Richiesta A: Stampa senza alcuna modifica il tratto del testo sulla tecnoetica che va da "Si potrebbe definire" fino a "settori della cultura.".

La tecnoetica (2003) [1]
José M. Galván
Definizione
Recentemente molte istanze della cultura mondiale stanno spingendo verso la riscoperta della dimensione etica della tecnologia. Sembra fortemente necessario un ampio e profondo dibattito che porti, come si cerca di fare già da tempo con la bioetica, alla nascita di una serie di principi comuni che possano fondare la base di ciò che si potrebbe chiamare la tecnoetica (TE). Questo intervento, senza pretese di sistematicità né di completezza, si propone di fornire alcuni elementi di base per tale dibattito.
Si potrebbe definire la TE come l'insieme di conoscenze che permetta evidenziare un sistema di riferimento etico che dia ragione della dimensione profonda della tecnologia come elemento centrale del raggiungimento del perfezionamento finalistico dell'uomo. Questa definizione presuppone di per se l'affermazione di una positività antropologica della tecnica che, non ostante si tratti di una delle più vecchie consapevolezze dell'umanità, è stata negli ultimi decenni fortemente messa in dubbio da molti settori della cultura.

Richiesta B: Raccogli tutte le righe delle voci qui sotto in cui compare la stringa "answer". Maiuscole e minuscole contano.

Voci fornite:

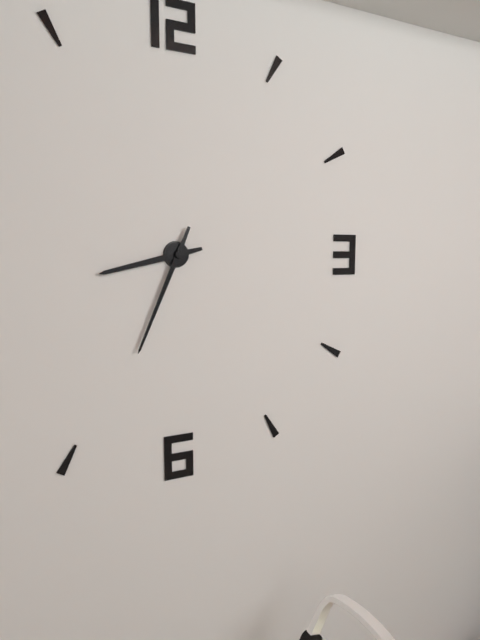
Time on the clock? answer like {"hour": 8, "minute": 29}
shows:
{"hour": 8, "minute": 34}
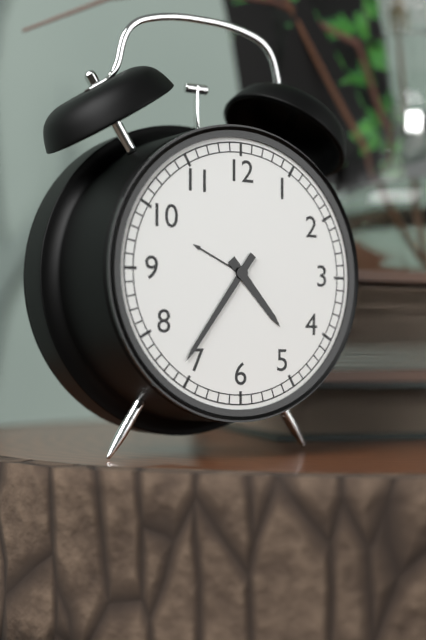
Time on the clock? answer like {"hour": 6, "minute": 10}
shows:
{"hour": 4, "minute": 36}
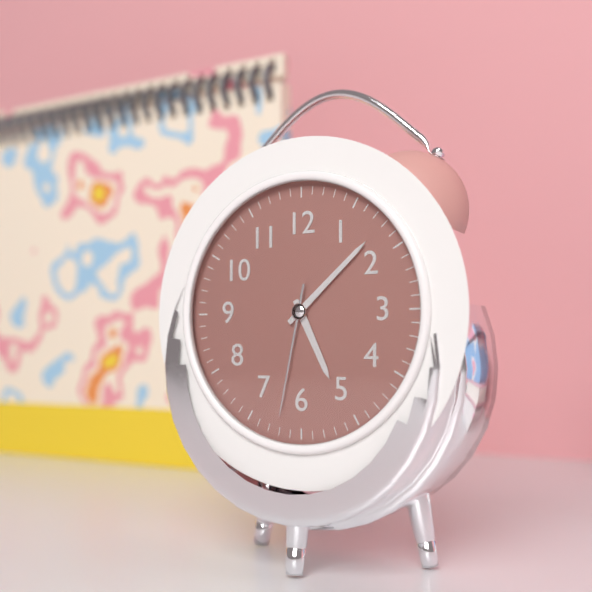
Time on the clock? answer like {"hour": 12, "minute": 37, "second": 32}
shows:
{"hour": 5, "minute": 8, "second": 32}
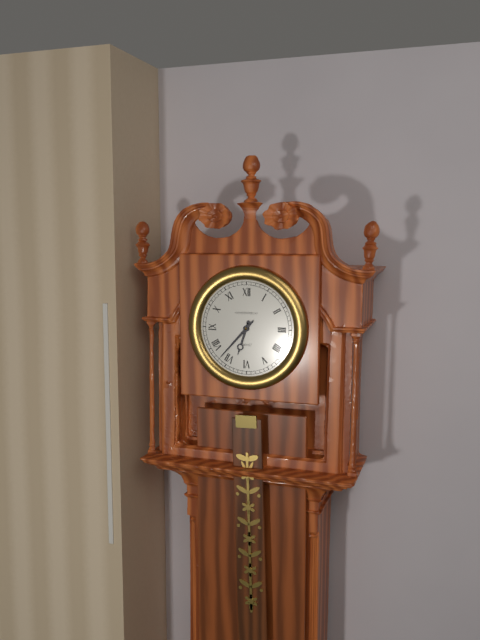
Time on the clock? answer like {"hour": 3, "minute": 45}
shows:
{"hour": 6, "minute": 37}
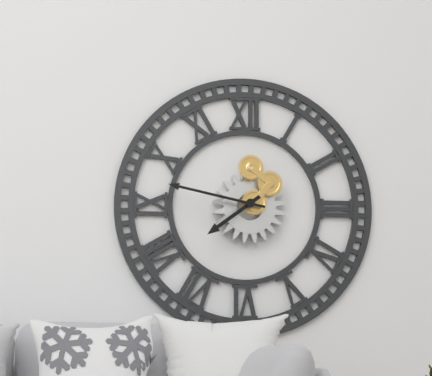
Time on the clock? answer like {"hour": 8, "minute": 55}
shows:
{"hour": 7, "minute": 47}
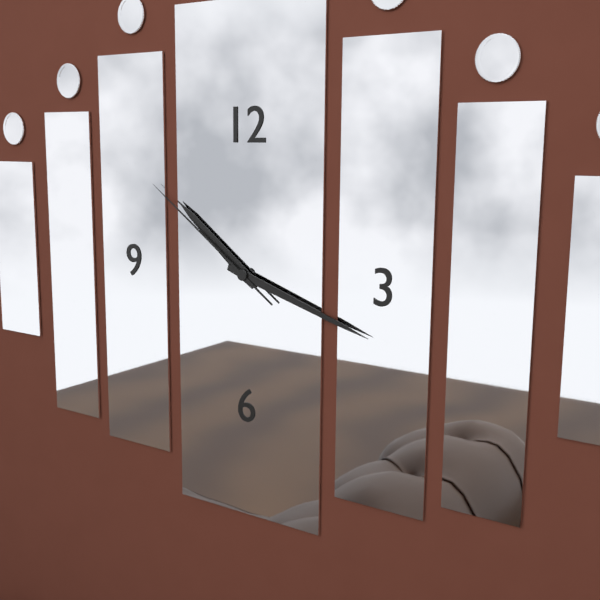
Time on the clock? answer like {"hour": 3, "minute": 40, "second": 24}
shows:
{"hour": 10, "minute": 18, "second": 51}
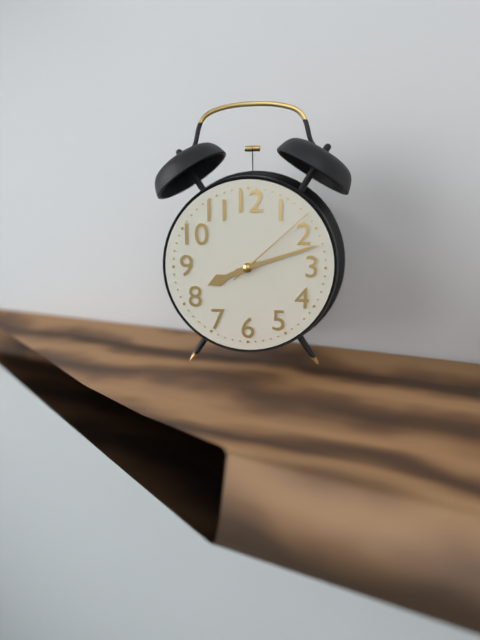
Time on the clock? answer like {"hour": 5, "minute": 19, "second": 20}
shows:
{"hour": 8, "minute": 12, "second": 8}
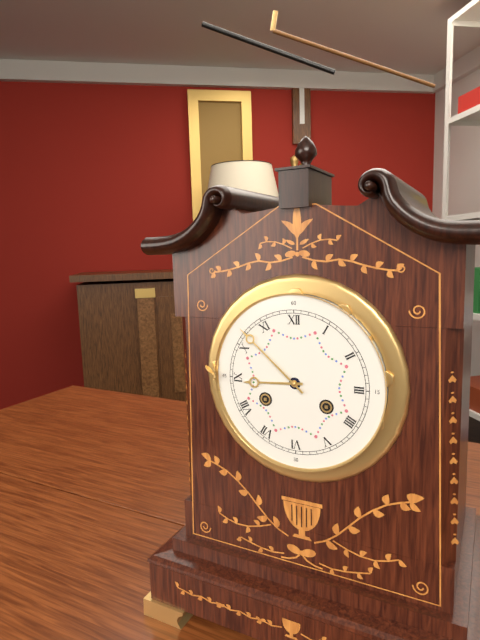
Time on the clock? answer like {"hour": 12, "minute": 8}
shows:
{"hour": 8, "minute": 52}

Soluzione A:
Si potrebbe definire la TE come l'insieme di conoscenze che permetta evidenziare un sistema di riferimento etico che dia ragione della dimensione profonda della tecnologia come elemento centrale del raggiungimento del perfezionamento finalistico dell'uomo. Questa definizione presuppone di per se l'affermazione di una positività antropologica della tecnica che, non ostante si tratti di una delle più vecchie consapevolezze dell'umanità, è stata negli ultimi decenni fortemente messa in dubbio da molti settori della cultura.

Soluzione B:
Time on the clock? answer like {"hour": 8, "minute": 29}
Time on the clock? answer like {"hour": 6, "minute": 10}
Time on the clock? answer like {"hour": 12, "minute": 37, "second": 32}
Time on the clock? answer like {"hour": 3, "minute": 45}
Time on the clock? answer like {"hour": 8, "minute": 55}
Time on the clock? answer like {"hour": 3, "minute": 40, "second": 24}
Time on the clock? answer like {"hour": 5, "minute": 19, "second": 20}
Time on the clock? answer like {"hour": 12, "minute": 8}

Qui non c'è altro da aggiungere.